Title: Conversations Usually Involve Talking
Author:
xwingaceSummary: Methos has heard all threats before. He can wait them out. Sequel of sorts to
Hunters and Hunted.
Fandom: Highlander, Torchwood
Character(s): Methos, Jack Harkness.
Rating: PG for language.
Word Count: ~730.
Disclaimer: I'm not associated with the BBC or Davis and Panzer. I'm just having fun. No harm or profit is intended.
Spoilers: None, really.
Feedback: Yes, please. Comments are more than welcome.
Note: A response to the
Timestamp meme by
deepfishy, who requested a ficlet set an hour after the end of Hunters and Hunted. Here we are.
Conversations Usually Involve Talking
“You realise you’re just making things more difficult, here,” Captain Harkness stated.
Methos stubbornly kept silent, glaring at his interrogator through the one transparent wall of the cell he was currently in. Clearly the Captain didn’t take well to being denied his answers. Tough luck. Methos didn’t take well to being asked personal questions at the end of a gun. Or, for that matter, while locked up and disarmed. His own curiosity about the other man be damned. He was going to keep his mouth shut until they had to let him go.
Harkness let the silence stretch. He was leaning against the back wall of the corridor leading to the cell, next to a metal door that greatly resembled the one in the back of Methos’s own little concrete-and-glass apartment. He had washed his hands and changed his clothes, but there was still a bloodstain on the strange wristband he wore. He really shouldn’t be standing there. But he was, and his eyes weren’t leaving Methos, either.
After what seemed like a small eternity, Harkness continued. “If you don’t answer my questions, I won’t know what to do with you.” He paused again to glance around the corridor. “Used to be in this place, if they didn’t know what to do with it, they killed it. Better safe than sorry.”
Methos kept up his stony glare. If Harkness thought death threats were going to get him to talk, he could think again. He’d been interrogated by far worse than this. People who honestly wanted and actually knew how to kill him, too. He’d managed to get away then, too.
Well, that was proving a little more difficult at the moment, at least. After all, all Methos’s first escape attempt had accomplished was to kill him long enough for Harkness’s team to put him in here. Well, and presumably piss off Harkness for killing him again, too. Though that had been accidental. Who knew that his subordinates would shoot through their boss with barely a flinch?
Harkness smiled. “Now I don’t really want to do that. And I think I’d have a hard time doing it, too. But I think I could make something stick in the end.”
“So here’s the thing.” Harkness had let another pause fall after his threat, but now continued in a lighter tone. “You’ve got secrets and you want to protect them. I get that.” He pushed himself up from the wall and approached the glass. “But when those secrets start to involve me, I get curious.” Another pause. Harkness was now close to the glass, looking down at Methos. “And then I might have to resort to other methods instead of asking nicely.”

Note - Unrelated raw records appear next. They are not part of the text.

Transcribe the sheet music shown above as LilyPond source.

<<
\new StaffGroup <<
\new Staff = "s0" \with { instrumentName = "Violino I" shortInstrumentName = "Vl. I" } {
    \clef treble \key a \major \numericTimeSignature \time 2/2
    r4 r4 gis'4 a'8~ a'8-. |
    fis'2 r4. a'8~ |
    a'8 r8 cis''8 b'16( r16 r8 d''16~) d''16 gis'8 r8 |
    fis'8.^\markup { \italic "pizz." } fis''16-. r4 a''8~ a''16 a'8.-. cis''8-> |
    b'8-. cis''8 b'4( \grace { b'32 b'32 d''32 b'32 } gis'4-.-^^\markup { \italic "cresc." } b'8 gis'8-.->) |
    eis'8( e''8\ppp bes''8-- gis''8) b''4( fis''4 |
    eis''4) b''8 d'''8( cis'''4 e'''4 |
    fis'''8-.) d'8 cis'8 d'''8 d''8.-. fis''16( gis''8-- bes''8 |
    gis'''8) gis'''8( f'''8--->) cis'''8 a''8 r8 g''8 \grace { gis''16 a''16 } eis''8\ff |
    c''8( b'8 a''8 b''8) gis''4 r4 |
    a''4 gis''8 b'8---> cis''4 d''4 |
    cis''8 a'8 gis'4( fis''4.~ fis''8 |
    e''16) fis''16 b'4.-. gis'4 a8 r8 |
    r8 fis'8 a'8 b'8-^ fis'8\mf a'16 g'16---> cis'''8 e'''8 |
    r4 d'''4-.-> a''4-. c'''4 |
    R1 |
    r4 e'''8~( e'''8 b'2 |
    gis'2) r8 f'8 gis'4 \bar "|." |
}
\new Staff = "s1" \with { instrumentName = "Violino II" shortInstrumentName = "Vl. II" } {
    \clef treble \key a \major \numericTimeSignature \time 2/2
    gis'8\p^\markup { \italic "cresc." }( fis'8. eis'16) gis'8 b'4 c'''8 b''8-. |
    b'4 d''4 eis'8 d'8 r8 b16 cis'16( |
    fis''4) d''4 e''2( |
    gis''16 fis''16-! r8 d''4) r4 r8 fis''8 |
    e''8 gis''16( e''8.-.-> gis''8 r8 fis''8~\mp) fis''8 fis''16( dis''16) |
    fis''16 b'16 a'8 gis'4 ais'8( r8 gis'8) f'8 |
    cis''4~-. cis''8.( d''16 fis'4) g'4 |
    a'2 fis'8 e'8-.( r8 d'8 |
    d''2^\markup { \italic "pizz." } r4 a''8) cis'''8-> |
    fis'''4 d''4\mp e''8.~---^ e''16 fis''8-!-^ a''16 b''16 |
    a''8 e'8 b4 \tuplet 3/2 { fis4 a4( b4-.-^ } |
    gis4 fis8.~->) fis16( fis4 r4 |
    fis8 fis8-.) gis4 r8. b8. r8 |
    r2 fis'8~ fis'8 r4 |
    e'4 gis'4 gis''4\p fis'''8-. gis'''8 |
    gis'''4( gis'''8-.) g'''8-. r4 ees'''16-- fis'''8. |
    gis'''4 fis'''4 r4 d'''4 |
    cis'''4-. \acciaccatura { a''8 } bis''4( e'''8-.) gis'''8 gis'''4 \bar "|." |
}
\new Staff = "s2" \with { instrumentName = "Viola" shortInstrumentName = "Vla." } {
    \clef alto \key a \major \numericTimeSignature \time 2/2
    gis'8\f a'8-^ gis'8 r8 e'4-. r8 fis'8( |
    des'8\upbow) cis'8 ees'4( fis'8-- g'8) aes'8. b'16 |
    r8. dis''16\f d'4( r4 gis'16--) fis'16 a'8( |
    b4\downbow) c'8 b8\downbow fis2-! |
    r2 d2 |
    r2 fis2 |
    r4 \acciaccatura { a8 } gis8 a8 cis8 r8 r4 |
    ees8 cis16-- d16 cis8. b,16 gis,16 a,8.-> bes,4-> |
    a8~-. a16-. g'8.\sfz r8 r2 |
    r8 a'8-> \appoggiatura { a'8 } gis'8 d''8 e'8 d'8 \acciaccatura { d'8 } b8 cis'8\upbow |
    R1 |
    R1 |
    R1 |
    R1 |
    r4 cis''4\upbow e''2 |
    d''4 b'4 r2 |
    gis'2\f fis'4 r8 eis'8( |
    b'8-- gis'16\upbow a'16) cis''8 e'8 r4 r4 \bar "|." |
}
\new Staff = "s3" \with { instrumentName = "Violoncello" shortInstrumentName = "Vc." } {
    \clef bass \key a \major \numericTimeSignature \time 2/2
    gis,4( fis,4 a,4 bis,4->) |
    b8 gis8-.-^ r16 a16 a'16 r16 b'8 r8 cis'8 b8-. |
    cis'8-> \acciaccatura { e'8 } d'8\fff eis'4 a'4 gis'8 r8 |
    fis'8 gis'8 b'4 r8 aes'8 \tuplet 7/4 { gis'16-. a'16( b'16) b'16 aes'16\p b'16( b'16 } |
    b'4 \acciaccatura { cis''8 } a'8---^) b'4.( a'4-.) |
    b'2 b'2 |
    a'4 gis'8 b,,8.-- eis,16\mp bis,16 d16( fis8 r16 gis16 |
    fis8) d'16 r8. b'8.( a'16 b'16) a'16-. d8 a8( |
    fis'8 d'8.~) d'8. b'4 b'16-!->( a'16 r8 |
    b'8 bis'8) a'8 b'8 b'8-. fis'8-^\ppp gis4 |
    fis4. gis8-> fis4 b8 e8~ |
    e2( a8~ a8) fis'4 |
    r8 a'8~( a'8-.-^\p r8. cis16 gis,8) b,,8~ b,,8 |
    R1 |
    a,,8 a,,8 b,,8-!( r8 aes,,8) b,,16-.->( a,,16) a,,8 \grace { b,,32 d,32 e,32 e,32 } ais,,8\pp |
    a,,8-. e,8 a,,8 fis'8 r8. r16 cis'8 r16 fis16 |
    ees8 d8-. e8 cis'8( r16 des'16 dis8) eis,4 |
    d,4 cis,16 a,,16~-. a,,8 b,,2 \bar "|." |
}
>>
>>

Methos stretched out his legs on the concrete slab that served for a bunk and folded his arms behind his head, giving every indication of comfort. Hell, he’d been in far worse cells. Granted, those had also been easier to break out of.
Harkness waited for several long minutes, in silence. Then he nodded. “Suit yourself.”
He left.
Methos sat back up and rubbed his face, stifling the sigh. It had been tempting to shoot back some smartarse remark. But that would be talking. And right now, Methos didn’t want to be talking unless he was the one asking questions and getting answers. He’d already betrayed himself with an exclamation of surprise when he’d seen Harkness standing next to the morgue table he’d woken up on. He wasn’t going to say anything else. Anything he said would give Harkness an in. Anything he said might lead to Harkness - and by extension whatever organisation it was he worked for - finding out about his Immortality. And from what little he had seen so far, from the equipment lying around to the things in the other cells here, that would not be good.
He got up and made a round of his little cell, taking in all the characteristics he could. It looked quite secure. He’d have to plan ahead and take his chances if he was ever going to get out of here. Ah well, he had time. Time would also give him the chance to study Harkness, who seemed to be immortal without being Immortal. That story was probably worth hearing. But not at the price of his own secrets.
Methos settled himself on the bunk again. He was going to be here for a while.